Герман закрыл глаза. Зажмурился. Его лицо исказилось, то ли от боли, то ли от борьбы с самим собой.
— Я... я почти поверил ей. Почти. Она говорила... и это было так похоже на правду. Я почти сдался.
— Но не поверил. И не сдался.
— Ты пришёл. Если бы не ты... я бы... я не знаю, что бы я сделал.
— Я здесь, — Кирьян сжал его плечи. — Я настоящий. Чувствуешь?
— Да. Чувствую.
— Это реальность. Мои руки. Твой пол. Эта комната. Этот запах, кофе с кухни, сигаретный дым, старая штукатурка. Всё это настоящее. А то, что в углу, нет. Это мираж. Ложь. Понял?
Герман кивнул. Медленно. Тяжело.
— Она уходит? — спросил Кирьян.
Герман открыл глаза. Посмотрел в угол. Фигура в белом платье всё ещё стояла там, но теперь она казалась менее плотной. Черты лица расплывались, как отражение в мутной воде. Чёрные слёзы на щеках побледнели.
— Да. Отступает. Но медленно.
— Хорошо. Это хорошо.
Кирьян поднялся. Подошёл к столу, зажёг свечу. Потом ещё одну. И ещё. Три огонька зажглись в тёмной комнате, отбрасывая на стены дрожащие тени. Живой огонь всегда помогал при галлюцинациях, тени отступали перед ним, становились менее густыми, менее зловещими. Старый трюк, которому Кирьяна научил один бывший военный врач ещё в те времена, когда они вместе выбирались из ямы.

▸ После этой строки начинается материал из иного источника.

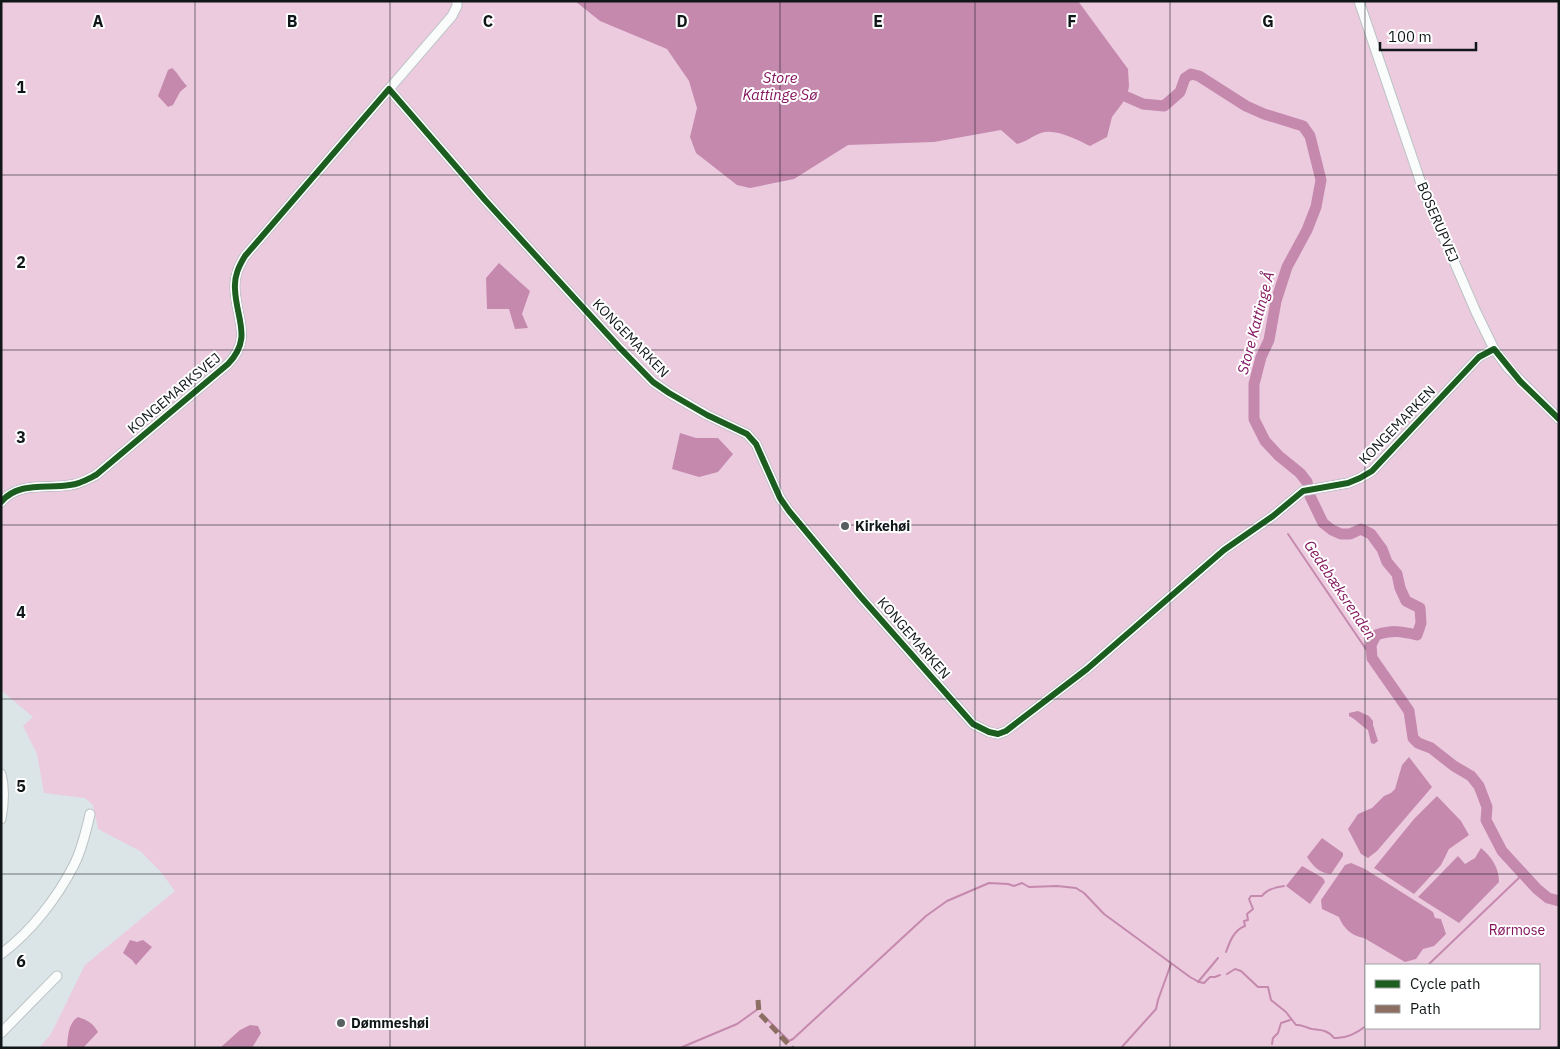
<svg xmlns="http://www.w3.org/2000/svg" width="1560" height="1049" viewBox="0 0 1560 1049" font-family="'IBM Plex Sans',sans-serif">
<rect width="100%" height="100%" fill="#dbe4e7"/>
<!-- green -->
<path fill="#eccbdf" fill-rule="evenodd" d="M 1,1 L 1559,1 L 1559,1048 L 39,1048 L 51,1034 L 85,965 L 175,891 L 160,871 L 140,851 L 98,829 L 93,805 L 85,798 L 44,793 L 37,754 L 23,726 L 33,717 L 1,690 ZM 1366,965 L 1539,965 L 1539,1028 L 1366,1028 Z"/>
<!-- water -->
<path fill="#c589ae" d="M 575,1 L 1078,1 L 1128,69 L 1129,86 L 1127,97 L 1112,117 L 1107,137 L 1090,146 C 1077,140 1056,128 1041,133 C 1032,136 1026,142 1017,144 L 1001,130 L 934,142 L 848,145 L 794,179 L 750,188 L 737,185 L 696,153 L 690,137 L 697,108 L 689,81 L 667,49 L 600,21 Z
M 172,68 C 178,73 181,80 187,86 L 180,92 L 173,105 L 168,107 L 158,96 L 168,70 Z
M 499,263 L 530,291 L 522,314 L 528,328 L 515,329 L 509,309 L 487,309 L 486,278 Z
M 680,433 L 696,438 L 718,438 L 733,454 L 718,472 L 699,477 L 672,469 Z
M 1358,711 L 1369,716 L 1373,721 L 1373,725 L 1378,741 L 1374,744 L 1371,743 L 1368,730 C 1361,726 1356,719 1349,716 L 1349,713 Z
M 1409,757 L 1432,787 L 1377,851 L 1368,858 L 1361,854 L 1348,829 L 1358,814 L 1372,808 L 1384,796 L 1391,793 L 1395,789 L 1402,765 Z
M 1437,796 L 1461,821 L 1469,835 L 1449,849 L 1441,865 L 1414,894 L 1374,868 L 1414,819 Z
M 1322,838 L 1343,853 L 1343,856 L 1331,874 C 1319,873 1313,866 1307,857 Z
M 1481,848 C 1492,857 1499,868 1499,882 L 1459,923 L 1418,897 L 1458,856 L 1465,864 L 1475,858 Z
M 1351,863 L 1365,869 L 1433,912 L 1435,918 L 1441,919 L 1446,934 L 1434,946 L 1423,949 L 1416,959 L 1405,962 L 1364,938 C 1352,936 1343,928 1339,917 L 1322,909 L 1321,900 L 1345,865 Z
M 1302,866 L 1323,878 L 1325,882 L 1310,904 L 1286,886 Z
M 130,940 L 137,942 L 143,940 L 152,947 L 136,965 L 132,960 L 123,953 Z
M 78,1017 C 87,1020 93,1023 98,1032 L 83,1048 L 67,1048 C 68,1037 68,1023 78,1017 Z
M 250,1025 L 258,1026 L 261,1033 L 252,1048 L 220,1048 L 240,1030 Z"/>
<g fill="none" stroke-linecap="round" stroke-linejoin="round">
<!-- stream -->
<path stroke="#c589ae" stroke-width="2" d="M 1288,534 L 1372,658
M 1226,952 C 1230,941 1234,930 1245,926 L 1244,921 L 1248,920 L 1247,914 L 1253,909 L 1249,899 L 1251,896 L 1262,896 C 1266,890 1277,887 1284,886
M 1428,965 L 1523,874
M 1227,974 L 1235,969 L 1241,971 L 1258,987 L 1268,987 L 1271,1000 L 1286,1012 L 1296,1025 C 1302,1024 1306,1028 1312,1029 C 1321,1030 1328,1030 1334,1038 C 1346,1039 1357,1033 1366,1026
M 1198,982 L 1218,958
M 764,1016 L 789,1041 L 793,1039 L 926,916 L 947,901 L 989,883 L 1008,884 L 1014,886 L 1022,883 L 1029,887 L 1057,886 L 1076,888 L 1084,893 L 1104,914 L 1190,977 L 1199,982 L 1204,983 L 1210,977 L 1215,977 L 1220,975
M 1272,1044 L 1273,1038 L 1278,1033 L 1281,1023 L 1290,1020
M 680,1048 L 737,1024 L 758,1009
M 1121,1048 L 1156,1009 L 1158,1000 L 1171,964"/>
<!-- river -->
<path stroke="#c589ae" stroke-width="11" d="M 1127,97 L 1143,104 L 1164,106 L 1180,92 L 1185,78 L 1191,74 L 1199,76 L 1246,106 L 1264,114 L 1303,126 L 1310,136 L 1321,180 L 1316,207 L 1307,230 L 1287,267 L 1276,301 L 1269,340 L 1261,357 L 1254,384 L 1254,419 L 1265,441 L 1279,456 L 1300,473 L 1307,482 L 1310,496 L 1323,523 L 1332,530 L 1341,534 L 1350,534 L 1361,529 L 1371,534 L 1382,549 L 1387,562 L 1397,574 L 1400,588 L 1406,601 L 1420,608 L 1421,623 L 1417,635 C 1400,631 1392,630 1376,635 L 1371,645 L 1372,658 L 1409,711 L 1413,738 L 1418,743 L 1431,748 L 1454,766 L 1471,776 L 1479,786 L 1487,807 L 1486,820 L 1502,851 L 1537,889 L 1548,898 L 1559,901"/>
<!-- minor casing -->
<g stroke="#bac2c4" stroke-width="11">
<path id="minor" d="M 1359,1 L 1424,192 L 1476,312 L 1494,349 L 1508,368 L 1559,419
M 389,89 L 485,200 L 619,347 L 653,382 L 669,393 L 707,415 L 747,434 L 756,444 L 780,498 L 789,511 L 860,596 L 973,724 L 989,732 L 998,734 L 1006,731 L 1087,669 L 1224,550 L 1273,516 L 1303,491 L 1348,483 L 1360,478 L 1372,471 L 1479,357 L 1494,349
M 1,502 C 19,481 46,489 70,485 C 80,484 88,479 96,475 L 228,364 C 253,338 236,319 235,289 C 234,276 239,266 245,256 L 452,16 L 457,6 L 457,1
M 1,774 C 5,789 4,803 1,819
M 1,954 C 31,932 57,898 74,865 C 82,849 86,832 90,814
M 1,1033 L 57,976"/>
</g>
<!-- minor -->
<use href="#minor" stroke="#fafbfb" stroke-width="9"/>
<!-- quiet -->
<path stroke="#8d6e63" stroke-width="5" stroke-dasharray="10 5" stroke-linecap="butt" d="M 758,1000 L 759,1013 L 792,1048"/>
<!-- cycleway casing -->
<g stroke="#fff" stroke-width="9">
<path id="cycleway" d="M 1,502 C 19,481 46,489 70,485 C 80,484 88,479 96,475 L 228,364 C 253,338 236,319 235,289 C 234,276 239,266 245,256 L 389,89 L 485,200 L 619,347 L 653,382 L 669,393 L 707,415 L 747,434 L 756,444 L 780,498 L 789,511 L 860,596 L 973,724 L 989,732 L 998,734 L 1006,731 L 1087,669 L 1224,550 L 1273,516 L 1303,491 L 1348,483 L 1360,478 L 1372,471 L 1479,357 L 1494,349 L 1520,381 L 1559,419"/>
</g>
<!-- cycleway -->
<use href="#cycleway" stroke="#1b5e20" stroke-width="6"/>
</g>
<!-- grid -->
<path fill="none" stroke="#111719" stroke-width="1" stroke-opacity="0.55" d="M 195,1 L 195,1048M 390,1 L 390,1048M 585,1 L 585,1048M 780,1 L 780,1048M 975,1 L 975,1048M 1170,1 L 1170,1048M 1365,1 L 1365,1048M 1,175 L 1559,175M 1,350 L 1559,350M 1,525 L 1559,525M 1,699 L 1559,699M 1,874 L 1559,874"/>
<!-- markers -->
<g fill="#585f61" stroke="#fff" stroke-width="2">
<circle cx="845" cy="526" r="5"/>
<circle cx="341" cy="1023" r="5"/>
</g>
<g text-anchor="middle" stroke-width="4" stroke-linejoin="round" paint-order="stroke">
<!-- street labels -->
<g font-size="14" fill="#111719" stroke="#fff">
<text transform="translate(1438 222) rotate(67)" y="5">BOSERUPVEJ</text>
<text transform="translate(631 338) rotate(46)" y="5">KONGEMARKEN</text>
<text transform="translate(174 393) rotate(-40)" y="5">KONGEMARKSVEJ</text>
<text transform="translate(1397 425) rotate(-46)" y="5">KONGEMARKEN</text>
<text transform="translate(914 638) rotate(49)" y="5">KONGEMARKEN</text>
</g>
<!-- poi labels -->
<g font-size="14" font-weight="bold" fill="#111719" stroke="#fff" text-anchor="start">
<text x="855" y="531">Kirkehøi</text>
<text x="351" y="1028">Dømmeshøi</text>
</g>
<!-- park labels -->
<g font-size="14" fill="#82125c" stroke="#fff">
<text x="1517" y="935">Rørmose</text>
</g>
<!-- water labels -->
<g font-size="15" font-style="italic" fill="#84155e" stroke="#fff">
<text x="780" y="83">Store<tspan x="780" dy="17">Kattinge Sø</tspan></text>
<text transform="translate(1256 323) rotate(-75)" y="5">Store Kattinge Å</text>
<text transform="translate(1340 590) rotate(56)" y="5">Gedebæksrenden</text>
</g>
</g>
<g font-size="16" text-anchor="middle" font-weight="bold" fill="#111719" stroke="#fff" stroke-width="4" stroke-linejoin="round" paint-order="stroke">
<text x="98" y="27">A</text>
<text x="292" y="27">B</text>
<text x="488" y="27">C</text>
<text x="682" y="27">D</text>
<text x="878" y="27">E</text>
<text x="1072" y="27">F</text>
<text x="1268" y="27">G</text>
<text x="21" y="93">1</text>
<text x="21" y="268">2</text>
<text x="21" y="443">3</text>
<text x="21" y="618">4</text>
<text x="21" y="792">5</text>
<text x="21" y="967">6</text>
</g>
<!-- border -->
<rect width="1560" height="1049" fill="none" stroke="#111719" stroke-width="5"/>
<!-- legend -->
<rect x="1365" y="964" width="175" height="65" fill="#ffffff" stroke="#a0a2a3"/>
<rect x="1375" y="980" width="25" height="8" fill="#1b5e20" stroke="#a0a2a3"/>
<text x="1410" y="989" font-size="15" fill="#111719">Cycle path</text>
<rect x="1375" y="1005" width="25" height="8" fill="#8d6e63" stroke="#a0a2a3"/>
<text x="1410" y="1014" font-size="15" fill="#111719">Path</text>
<!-- scale -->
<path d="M1380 42v8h96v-8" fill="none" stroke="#111719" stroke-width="2.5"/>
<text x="1388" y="42" font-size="15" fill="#111719" stroke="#ffffff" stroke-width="4" paint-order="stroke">100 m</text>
</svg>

Он вернулся к Герману и сел рядом, прямо на пол, скрестив ноги, привалившись спиной к стене. Их плечи соприкасались. Два человека в полутьме, освещённые только свечами.
— Сейчас я буду говорить, — сказал Кирьян. — А ты будешь слушать. Не перебивать. Просто слушать. Это старая техника. Когда мозг занят обработкой чужой речи, у него меньше ресурсов на галлюцинации. Проверено. Помогает.
— Откуда ты знаешь?
— Знаю, — Кирьян помолчал. — У меня тоже была ломка. Давно. Мне помогло. Теперь поможет тебе.
Он закурил. Выпустил дым. И начал рассказывать.
Он рассказал про бар. Про Мику. Про банк. Про то, как щуплый очкарик с разбитым носом орёт на всю улицу: «Это был тест на проникновение, у меня был спор с другом!» Про драку, короткую, на полторы минуты. Про то, как Мика нашёл его три дня спустя. Как пришёл в подвал, где Кирьян тогда ночевал, и заявил: «Привет. Ты меня спас. Я теперь твой должник. Буду с тобой работать». Как Кирьян пытался его выгнать. Как Мика не уходил. Как они начали работать вместе, сначала мелкие заказы, потом крупнее. Как Мика однажды за ночь переписал протокол безопасности особняка Романова просто так, на спор, а через месяц это спасло им жизнь.
— Он болтун. Трус. Паникёр. Но гений, — закончил Кирьян. — Без него мы бы не выжили.
Герман слушал. Тени в углу бледнели. Фигура Эли таяла, как утренний туман. Голоса в голове становились тише.
— Ты мог уйти, — сказал он после долгой паузы. — Давно. Из этого города. Из этого мира. Найти нормальную жизнь. Нормальную работу. Нормальных людей. Почему не ушёл?